Items from a data source
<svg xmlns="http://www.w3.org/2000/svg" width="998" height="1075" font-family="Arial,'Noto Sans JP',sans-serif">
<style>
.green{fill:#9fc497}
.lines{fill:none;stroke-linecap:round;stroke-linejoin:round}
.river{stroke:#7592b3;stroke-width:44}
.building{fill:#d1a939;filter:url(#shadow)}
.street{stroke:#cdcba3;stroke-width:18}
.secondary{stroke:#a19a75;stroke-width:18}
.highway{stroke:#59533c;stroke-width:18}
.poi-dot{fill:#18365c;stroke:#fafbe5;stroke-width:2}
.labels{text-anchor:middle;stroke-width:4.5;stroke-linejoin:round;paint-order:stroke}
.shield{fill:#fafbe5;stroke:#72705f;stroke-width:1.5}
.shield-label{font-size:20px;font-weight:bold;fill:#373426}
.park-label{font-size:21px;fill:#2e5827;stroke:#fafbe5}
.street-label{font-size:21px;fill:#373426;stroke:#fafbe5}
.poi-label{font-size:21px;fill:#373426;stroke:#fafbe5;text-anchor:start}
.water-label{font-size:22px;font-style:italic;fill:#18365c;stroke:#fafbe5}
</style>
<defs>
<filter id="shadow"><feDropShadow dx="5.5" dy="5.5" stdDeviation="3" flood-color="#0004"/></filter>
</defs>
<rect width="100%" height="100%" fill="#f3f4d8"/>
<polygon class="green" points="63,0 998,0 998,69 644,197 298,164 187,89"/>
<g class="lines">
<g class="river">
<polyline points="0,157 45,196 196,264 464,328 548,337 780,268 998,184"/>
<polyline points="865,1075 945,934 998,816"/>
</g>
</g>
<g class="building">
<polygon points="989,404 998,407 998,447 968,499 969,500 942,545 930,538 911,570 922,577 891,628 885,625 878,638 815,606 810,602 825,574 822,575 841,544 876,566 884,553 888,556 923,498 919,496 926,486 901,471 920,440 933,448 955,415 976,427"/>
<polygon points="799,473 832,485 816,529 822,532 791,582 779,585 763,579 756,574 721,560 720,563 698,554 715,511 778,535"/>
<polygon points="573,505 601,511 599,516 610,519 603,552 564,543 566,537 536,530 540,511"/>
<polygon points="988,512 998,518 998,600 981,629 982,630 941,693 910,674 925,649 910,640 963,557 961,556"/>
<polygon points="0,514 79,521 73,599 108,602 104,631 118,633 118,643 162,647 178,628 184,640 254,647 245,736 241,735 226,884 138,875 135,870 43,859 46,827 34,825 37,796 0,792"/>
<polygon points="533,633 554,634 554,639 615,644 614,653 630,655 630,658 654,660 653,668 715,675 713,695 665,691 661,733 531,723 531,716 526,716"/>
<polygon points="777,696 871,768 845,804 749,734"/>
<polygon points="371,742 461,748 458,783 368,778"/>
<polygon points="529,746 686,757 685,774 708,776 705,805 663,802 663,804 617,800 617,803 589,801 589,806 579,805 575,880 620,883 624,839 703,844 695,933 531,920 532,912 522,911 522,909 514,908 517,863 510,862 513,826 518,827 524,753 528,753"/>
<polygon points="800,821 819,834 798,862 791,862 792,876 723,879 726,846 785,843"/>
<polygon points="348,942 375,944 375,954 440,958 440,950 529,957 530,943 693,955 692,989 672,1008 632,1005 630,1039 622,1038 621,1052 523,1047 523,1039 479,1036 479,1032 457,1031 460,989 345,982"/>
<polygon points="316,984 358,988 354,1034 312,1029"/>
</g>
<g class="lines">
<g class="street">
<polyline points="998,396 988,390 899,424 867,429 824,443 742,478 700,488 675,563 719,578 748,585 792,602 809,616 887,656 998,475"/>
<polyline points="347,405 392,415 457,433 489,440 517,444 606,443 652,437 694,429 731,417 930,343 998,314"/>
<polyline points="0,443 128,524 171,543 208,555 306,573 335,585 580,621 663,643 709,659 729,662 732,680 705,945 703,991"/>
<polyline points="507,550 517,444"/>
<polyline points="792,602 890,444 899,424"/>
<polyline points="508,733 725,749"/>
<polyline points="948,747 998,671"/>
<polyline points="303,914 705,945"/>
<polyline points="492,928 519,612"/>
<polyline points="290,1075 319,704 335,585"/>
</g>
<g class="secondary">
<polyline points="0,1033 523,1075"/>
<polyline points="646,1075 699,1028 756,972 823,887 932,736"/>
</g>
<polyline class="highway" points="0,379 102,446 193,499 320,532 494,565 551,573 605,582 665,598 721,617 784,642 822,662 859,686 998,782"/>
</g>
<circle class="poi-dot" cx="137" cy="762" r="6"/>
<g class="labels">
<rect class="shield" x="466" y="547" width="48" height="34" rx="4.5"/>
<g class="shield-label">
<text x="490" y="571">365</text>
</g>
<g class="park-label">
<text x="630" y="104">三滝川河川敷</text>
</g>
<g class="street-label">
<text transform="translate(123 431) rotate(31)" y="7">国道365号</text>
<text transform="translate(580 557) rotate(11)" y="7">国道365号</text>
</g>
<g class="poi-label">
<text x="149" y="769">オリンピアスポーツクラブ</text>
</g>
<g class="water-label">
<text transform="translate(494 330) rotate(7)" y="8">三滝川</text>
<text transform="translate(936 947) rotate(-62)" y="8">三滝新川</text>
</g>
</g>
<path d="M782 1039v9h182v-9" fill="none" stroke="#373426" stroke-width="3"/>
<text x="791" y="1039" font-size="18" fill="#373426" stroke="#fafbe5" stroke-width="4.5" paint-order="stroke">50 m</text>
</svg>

» **WHAT YOU HAVE TO DO**:
Wherever the string "rect" appears in the records, copy the whole line.

» **SOLUTION FOR THIS EXERCISE**:
<rect width="100%" height="100%" fill="#f3f4d8"/>
<rect class="shield" x="466" y="547" width="48" height="34" rx="4.5"/>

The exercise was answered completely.